State Senator Jeff Danielson makes a point in favor of arguing for campaign finance reform at a news conference at the Iowa Statehouse.  Danielson was a sponsor of legislation to protect Iowa elections from unfettered corporate spending.

State Senator Jeff Danielson makes a point in favor of campaign finance reform at a news conference at the Iowa Statehouse. Danielson was a sponsor of legislation to protect Iowa elections from unfettered corporate spending.

The Iowa Senate voted March 1 to make our state the first in the nation to protect elections from unregulated cash from big corporations and shadowy organizations.

Iowa is known as a place where all citizens decide who’s elected, not just the wealthy and powerful. But the U.S. Supreme Court’s decision in Citizens United v. FEC threatened change that reputation.

By ruling that corporations and unions have the same political free speech rights as you and I, the U.S. Supreme Court effectively erased all rules and limits on corporate spending in political campaigns.

Iowa’s reputation for elections that focus on issues that matter to hard-working families is now at risk. In response, we are strengthening our laws to prevent a flood of anonymous, negative advertisements funded by big corporations.

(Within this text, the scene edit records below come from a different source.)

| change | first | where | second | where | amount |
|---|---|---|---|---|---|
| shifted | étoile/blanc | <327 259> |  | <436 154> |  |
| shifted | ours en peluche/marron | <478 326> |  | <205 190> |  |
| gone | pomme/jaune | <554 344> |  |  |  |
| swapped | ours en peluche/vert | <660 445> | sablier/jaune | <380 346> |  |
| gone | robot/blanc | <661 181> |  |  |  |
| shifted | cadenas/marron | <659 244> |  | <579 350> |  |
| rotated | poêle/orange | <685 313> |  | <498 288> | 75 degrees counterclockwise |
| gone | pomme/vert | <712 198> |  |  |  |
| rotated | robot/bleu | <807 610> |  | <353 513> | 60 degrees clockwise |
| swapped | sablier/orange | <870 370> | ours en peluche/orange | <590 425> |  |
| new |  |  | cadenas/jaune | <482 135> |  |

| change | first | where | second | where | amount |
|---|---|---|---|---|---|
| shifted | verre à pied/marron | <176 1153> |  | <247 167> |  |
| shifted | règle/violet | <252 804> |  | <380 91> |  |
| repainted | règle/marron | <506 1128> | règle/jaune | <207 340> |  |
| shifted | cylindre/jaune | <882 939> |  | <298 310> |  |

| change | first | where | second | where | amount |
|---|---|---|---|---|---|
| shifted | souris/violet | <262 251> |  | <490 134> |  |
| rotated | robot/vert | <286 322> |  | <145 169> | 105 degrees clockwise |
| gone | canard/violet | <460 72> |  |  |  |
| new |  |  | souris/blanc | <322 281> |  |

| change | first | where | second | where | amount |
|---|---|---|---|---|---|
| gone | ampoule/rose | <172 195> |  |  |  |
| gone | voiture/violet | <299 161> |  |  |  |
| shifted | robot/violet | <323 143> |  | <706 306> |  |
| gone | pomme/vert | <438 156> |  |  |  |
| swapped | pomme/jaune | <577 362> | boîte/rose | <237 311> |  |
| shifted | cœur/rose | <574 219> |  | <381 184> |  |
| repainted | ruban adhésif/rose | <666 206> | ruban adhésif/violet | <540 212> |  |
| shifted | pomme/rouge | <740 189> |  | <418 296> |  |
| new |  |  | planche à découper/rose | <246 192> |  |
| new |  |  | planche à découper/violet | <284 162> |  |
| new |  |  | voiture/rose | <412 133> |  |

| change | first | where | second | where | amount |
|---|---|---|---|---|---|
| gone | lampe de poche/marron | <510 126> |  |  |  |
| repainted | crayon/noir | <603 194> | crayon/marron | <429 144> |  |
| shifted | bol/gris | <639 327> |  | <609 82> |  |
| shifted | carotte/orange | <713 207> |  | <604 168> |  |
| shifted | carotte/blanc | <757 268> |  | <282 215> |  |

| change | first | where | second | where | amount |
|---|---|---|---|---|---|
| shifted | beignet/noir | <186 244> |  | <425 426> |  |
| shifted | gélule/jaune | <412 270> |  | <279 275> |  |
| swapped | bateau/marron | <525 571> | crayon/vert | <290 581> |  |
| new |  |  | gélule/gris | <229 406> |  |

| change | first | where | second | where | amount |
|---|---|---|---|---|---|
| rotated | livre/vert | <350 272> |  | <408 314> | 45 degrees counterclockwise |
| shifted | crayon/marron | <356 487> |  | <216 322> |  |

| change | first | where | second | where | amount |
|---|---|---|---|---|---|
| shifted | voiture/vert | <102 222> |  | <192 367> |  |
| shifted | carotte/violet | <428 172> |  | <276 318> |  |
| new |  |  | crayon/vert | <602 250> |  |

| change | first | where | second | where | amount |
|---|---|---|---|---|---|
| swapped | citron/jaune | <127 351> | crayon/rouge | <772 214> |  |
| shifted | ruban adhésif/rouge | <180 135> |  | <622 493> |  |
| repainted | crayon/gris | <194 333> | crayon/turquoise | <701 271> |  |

Senate File 2354, which passed the Senate 49-1, will ensure that Iowans have a clearer picture of how big corporations attempt to influence our elections. It will require a corporation to:

** Add “paid for by” statements—including the name of the corporation or union—on all published and electronic communications.

** Have authorization from its board of directors (or similar leadership body) before spending money to advocate for or against a candidate.

** File regular electronic reports with the Campaign Finance Disclosure Board and also report within 48 hours of making of an independent expenditure.

** Not share an advertising firm or consultant with a candidate or ballot issue committee that benefits from the corporation’s independent expenditures.

Finally, a foreign national is prohibited from making an independent expenditure of any kind in Iowa.

The legislation now goes to the Iowa House.